Nach der Wende gab es keine Christenlehre mehr. Mein Neffe kann ausführlich über die Unterschiede zwischen Pottwal und Schweinswal referieren, hatte aber offensichtlich vom Neuen Testament nichts gehört. „Kennst du die Geschichte von Jesus?“, fragte ich. Schulterzucken. „Kannste doch googeln“, sagte sein Bruder, der Vierzehnjährige. Er hat vor kurzem Jugendweihe gehabt, wie die meisten aus seiner Klasse. 
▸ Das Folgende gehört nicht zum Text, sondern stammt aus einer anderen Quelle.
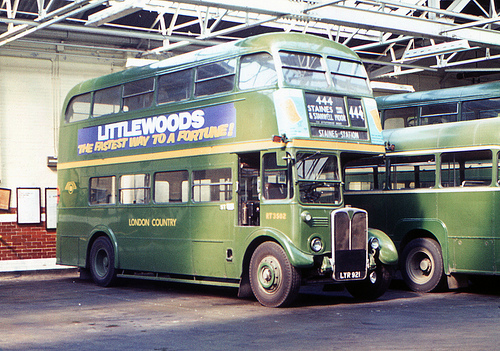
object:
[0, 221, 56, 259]
bricked area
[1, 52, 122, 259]
wall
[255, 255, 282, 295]
hubcap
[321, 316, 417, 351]
ground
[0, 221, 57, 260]
bricks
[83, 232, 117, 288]
back wheel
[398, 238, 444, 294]
back wheel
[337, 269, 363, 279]
plate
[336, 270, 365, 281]
numbers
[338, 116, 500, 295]
bus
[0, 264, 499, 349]
lot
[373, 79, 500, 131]
bus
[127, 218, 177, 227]
words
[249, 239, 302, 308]
wheel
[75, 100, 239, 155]
ad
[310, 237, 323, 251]
headlight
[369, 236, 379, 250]
headlight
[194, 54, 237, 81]
window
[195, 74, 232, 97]
window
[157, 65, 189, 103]
window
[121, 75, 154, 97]
window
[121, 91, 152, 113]
window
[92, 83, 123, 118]
window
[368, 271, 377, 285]
headlights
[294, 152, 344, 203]
windshield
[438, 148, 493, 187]
window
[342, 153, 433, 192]
window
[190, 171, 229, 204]
window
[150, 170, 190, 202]
window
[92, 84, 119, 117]
window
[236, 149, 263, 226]
window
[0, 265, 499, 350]
parking lot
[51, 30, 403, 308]
bus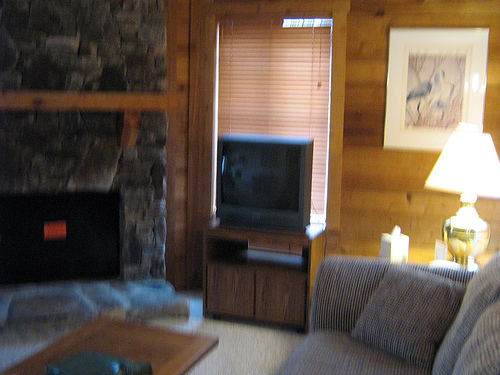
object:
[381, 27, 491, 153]
picture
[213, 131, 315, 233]
tv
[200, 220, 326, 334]
stand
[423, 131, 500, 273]
lamp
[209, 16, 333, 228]
daylight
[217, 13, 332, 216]
blinds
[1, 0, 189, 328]
fireplace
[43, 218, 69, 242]
fire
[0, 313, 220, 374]
table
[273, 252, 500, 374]
couch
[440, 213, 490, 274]
lamp base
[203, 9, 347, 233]
window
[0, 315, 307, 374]
carpet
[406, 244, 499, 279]
table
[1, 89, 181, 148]
shelf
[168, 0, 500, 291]
panelling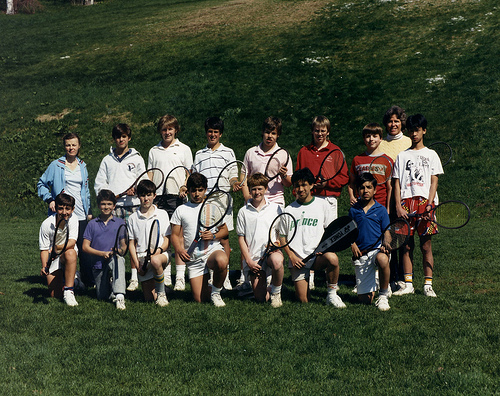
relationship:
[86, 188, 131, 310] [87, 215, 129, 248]
boy wearing shirt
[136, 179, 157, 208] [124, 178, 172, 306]
head of a boy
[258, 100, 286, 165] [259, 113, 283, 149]
boy has head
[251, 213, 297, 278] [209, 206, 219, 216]
racket with laces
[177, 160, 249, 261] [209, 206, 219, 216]
rackets with laces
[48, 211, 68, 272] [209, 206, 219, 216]
tennis racket with laces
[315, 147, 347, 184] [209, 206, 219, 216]
tennis racket with laces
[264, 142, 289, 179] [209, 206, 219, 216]
tennis racket with laces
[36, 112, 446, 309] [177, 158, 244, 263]
boys holding rackets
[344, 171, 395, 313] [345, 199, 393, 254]
boy has shirt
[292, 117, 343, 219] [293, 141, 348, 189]
boy has shirt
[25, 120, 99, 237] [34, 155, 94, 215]
coach has blue sweater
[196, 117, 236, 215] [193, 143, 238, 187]
boy in striped shirt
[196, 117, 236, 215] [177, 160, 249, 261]
boy with rackets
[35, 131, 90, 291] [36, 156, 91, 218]
person in jacket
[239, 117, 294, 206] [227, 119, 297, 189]
boy in pink shirt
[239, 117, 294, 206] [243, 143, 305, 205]
boy with tennis racket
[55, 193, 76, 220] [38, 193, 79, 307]
head of a boy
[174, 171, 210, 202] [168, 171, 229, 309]
head of boys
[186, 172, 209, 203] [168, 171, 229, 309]
head of boys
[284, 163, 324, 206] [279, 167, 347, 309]
head of boy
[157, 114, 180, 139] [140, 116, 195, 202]
head on boy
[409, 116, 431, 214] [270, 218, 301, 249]
boy holding racket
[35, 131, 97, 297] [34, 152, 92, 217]
woman wearing jacket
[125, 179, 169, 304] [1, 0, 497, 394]
boy kneeling on grass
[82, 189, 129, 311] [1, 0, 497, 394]
boy kneeling on grass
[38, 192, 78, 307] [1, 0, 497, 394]
boy kneeling on grass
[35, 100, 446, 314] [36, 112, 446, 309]
team of boys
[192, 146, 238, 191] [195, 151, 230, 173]
striped shirt has stripes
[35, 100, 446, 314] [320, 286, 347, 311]
team wearing shoes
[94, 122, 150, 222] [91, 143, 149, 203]
boy wearing hoodie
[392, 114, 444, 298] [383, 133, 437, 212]
boy wearing shirt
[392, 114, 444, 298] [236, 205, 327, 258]
boy holding racket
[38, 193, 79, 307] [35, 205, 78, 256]
boy wearing shirt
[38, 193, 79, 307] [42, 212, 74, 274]
boy holding tennis racket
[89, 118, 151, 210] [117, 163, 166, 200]
boy holding tennis racket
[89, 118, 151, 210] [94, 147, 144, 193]
boy wearing hoodie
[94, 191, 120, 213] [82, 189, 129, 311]
head of boy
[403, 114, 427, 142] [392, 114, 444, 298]
head of boy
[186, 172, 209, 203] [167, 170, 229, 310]
head of person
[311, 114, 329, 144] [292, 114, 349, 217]
head of boy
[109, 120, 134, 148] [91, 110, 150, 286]
head of boy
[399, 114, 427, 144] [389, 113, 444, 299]
head of boy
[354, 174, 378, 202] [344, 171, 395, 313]
head of boy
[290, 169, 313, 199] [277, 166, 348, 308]
head of boy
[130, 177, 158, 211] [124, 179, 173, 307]
head of boy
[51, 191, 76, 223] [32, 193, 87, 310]
head of boy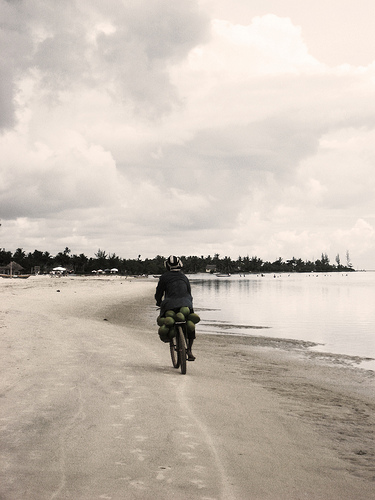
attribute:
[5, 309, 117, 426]
sand — grey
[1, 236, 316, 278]
trees — in distance, dark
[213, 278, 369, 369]
water — calm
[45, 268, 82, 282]
house — in distance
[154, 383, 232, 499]
track — thin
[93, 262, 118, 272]
umbrella — white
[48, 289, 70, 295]
object — small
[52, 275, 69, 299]
spot — black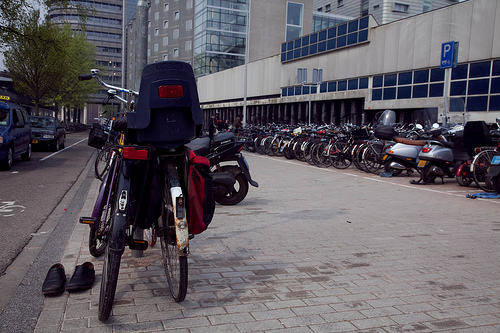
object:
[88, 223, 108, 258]
tire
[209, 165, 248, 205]
tire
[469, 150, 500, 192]
tire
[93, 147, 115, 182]
tire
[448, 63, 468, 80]
window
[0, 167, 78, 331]
road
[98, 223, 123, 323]
tire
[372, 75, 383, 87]
window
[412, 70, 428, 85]
window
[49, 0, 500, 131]
building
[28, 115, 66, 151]
car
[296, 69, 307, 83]
lights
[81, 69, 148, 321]
bicycle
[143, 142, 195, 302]
bicycle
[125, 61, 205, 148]
seat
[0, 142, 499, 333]
ground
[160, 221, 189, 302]
tire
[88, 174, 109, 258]
tire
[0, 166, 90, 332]
street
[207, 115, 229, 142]
man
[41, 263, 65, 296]
shoe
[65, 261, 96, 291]
shoe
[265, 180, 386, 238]
concrete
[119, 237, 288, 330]
shadow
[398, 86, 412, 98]
window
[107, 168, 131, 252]
fender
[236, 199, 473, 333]
street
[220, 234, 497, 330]
bricks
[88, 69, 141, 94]
handle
Es hatte eine Rede vom Bürgermeister in der Kreisstadt gegeben, eine Familienfeier, Geldgeschenke. Konfirmiert wurden nur zwei Mitschüler seiner Klasse. Ich zuckte zusammen, aber er hatte ja recht. Warum soll man sich auch selbst was merken, was so abstrakt und fern ist? Sünde? Kreuzigung? Auferstehung? Was soll das sein? Ein Zombiefilm? Heute ist Google Gott.

Früher dachte man, das Internet würde alle schlauer machen. Ich bin mir nicht sicher, ob das stimmt. Wird der Blick nicht eher kleiner, provinzieller? Bei Spiegel Online erläuterte kürzlich eine Autorin, dass sie nicht mehr Fliegen werde: Statt ins British Museum in London, eine der bedeutendsten Sammlungen der Welt quer durch die Geschichte, könne man ins örtliche Heimatmuseum gehen. Tja.

Einmal kamen wir in Bayern auf einem besonders schönen Wanderweg an einer Skulptur im Wald vorbei, die den Kreuzweg Jesu’ nacherzählte. Wahrscheinlich ein Bildungsprojekt für gottlose Touristen.

Religionslehre in Bayern

Während die Jungs sich interessiert die Bilder anschauten, hockte sich meine Tochter in die Mitte, setzte einen gewissen konzentrierten Blick auf. „Go away“, rief sie, wenn man sich ihr näherte. Geht weg. Mein Mann und ich wussten, was das bedeutete. Ich sah mich nach anderen Wanderern um, zum Glück kam niemand. Wahrscheinlich sollte ich das nicht schreiben, denn womöglich werden wir beim nächsten Besuch vom bayerischen Fremdenverkehrsamt abgewiesen, das wäre sehr schade, denn Bayern ist ein idyllisches, lehrreiches Land, aber meine Tochter war gerade dabei, ihre Windel zu füllen. Ich hob sie hoch, trug sie auf die andere Seite des Waldweges und packte die Feuchttücher aus, weg von den religiösen Skulpturen.

Die Wanderung ging ohne weitere Zwischenfälle zu Ende, aber der Urlaub wirkt nach. Die größeren Jungs kennen inzwischen sogar Pontius Pilatus. Die Zweijährige und der Vierjährige singen jedes Mal beim Abendbrot „ein Prosit, ein Prosit, ein Prohohohosit“. Immerhin trinken sie noch Wasser.